--- Exercise input ---

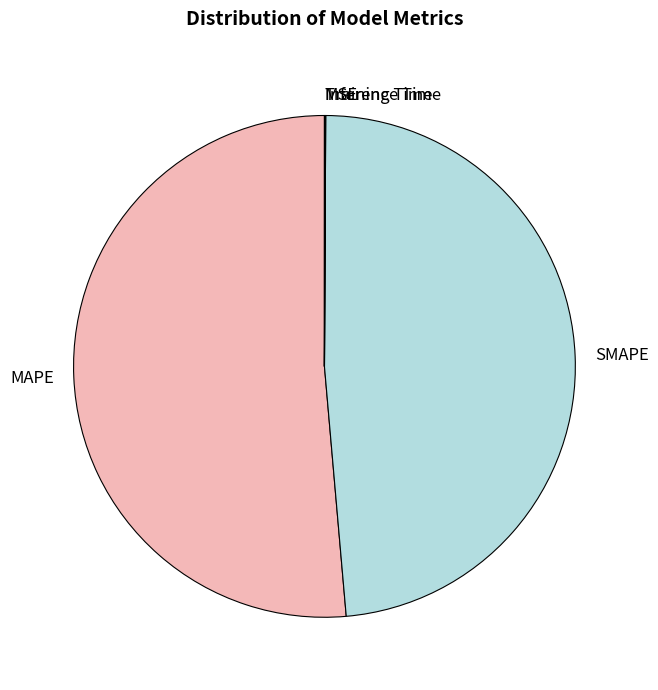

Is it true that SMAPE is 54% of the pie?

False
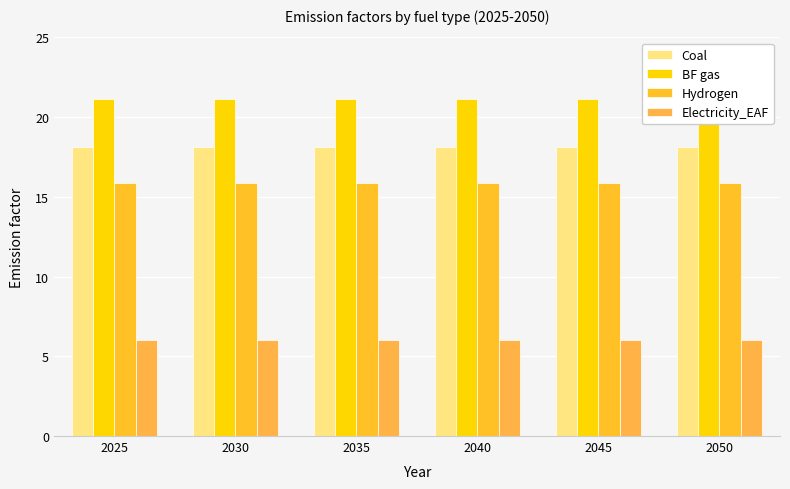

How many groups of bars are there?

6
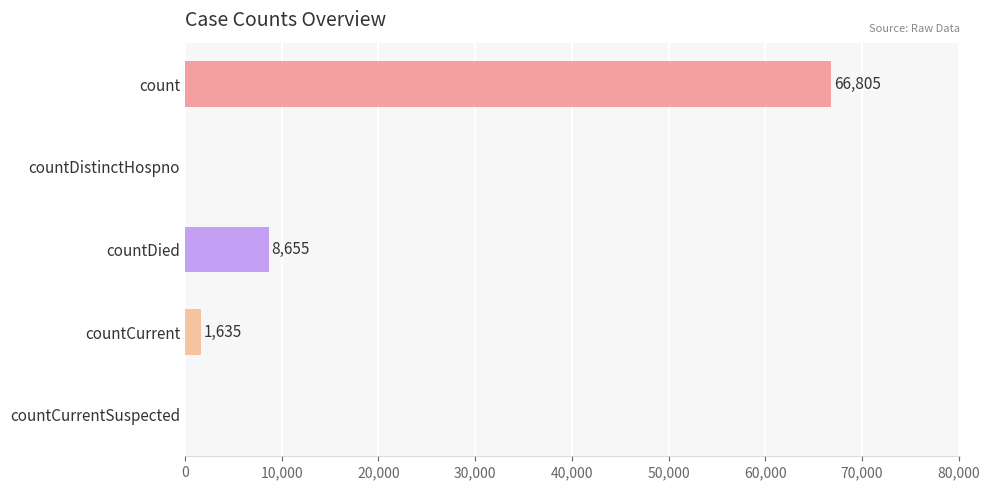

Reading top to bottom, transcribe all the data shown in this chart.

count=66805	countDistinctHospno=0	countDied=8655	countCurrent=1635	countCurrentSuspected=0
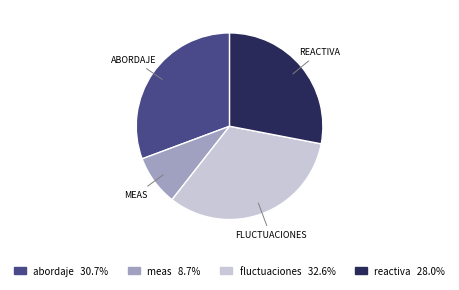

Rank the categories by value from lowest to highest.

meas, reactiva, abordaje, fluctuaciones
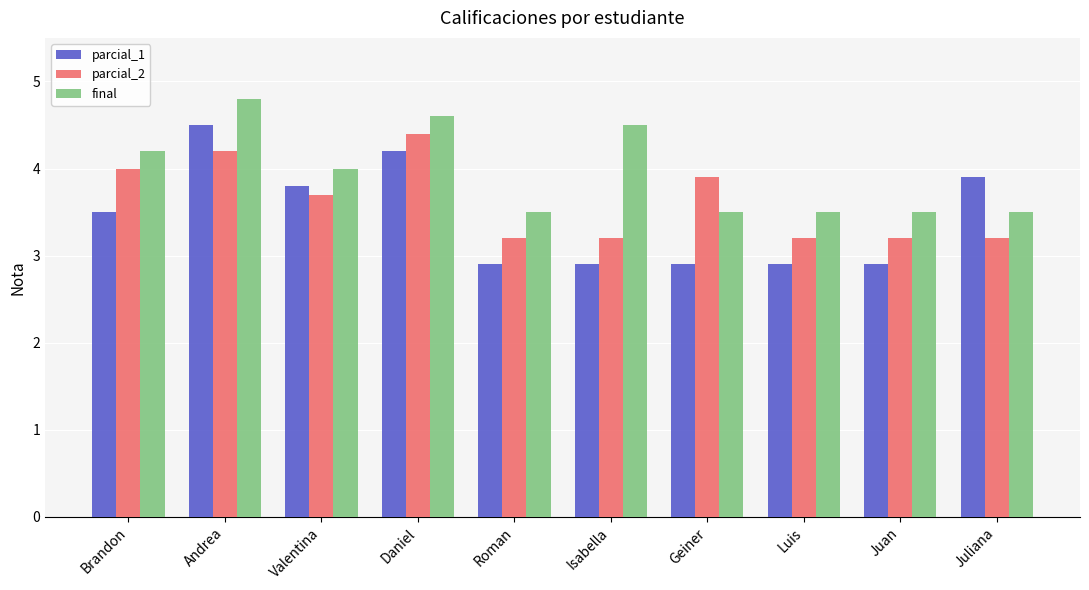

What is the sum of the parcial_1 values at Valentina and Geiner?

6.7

---

### Task brief:
Will you copy out the items word for word, from the line with "How many groups of bars are there?" through the end of the items, leaving the pictures out?

### Answer for this exercise:
How many groups of bars are there?

6

Reading top to bottom, transcribe all the data shown in this chart.

count=66805	countDistinctHospno=0	countDied=8655	countCurrent=1635	countCurrentSuspected=0

Rank the categories by value from lowest to highest.

meas, reactiva, abordaje, fluctuaciones

What is the sum of the parcial_1 values at Valentina and Geiner?

6.7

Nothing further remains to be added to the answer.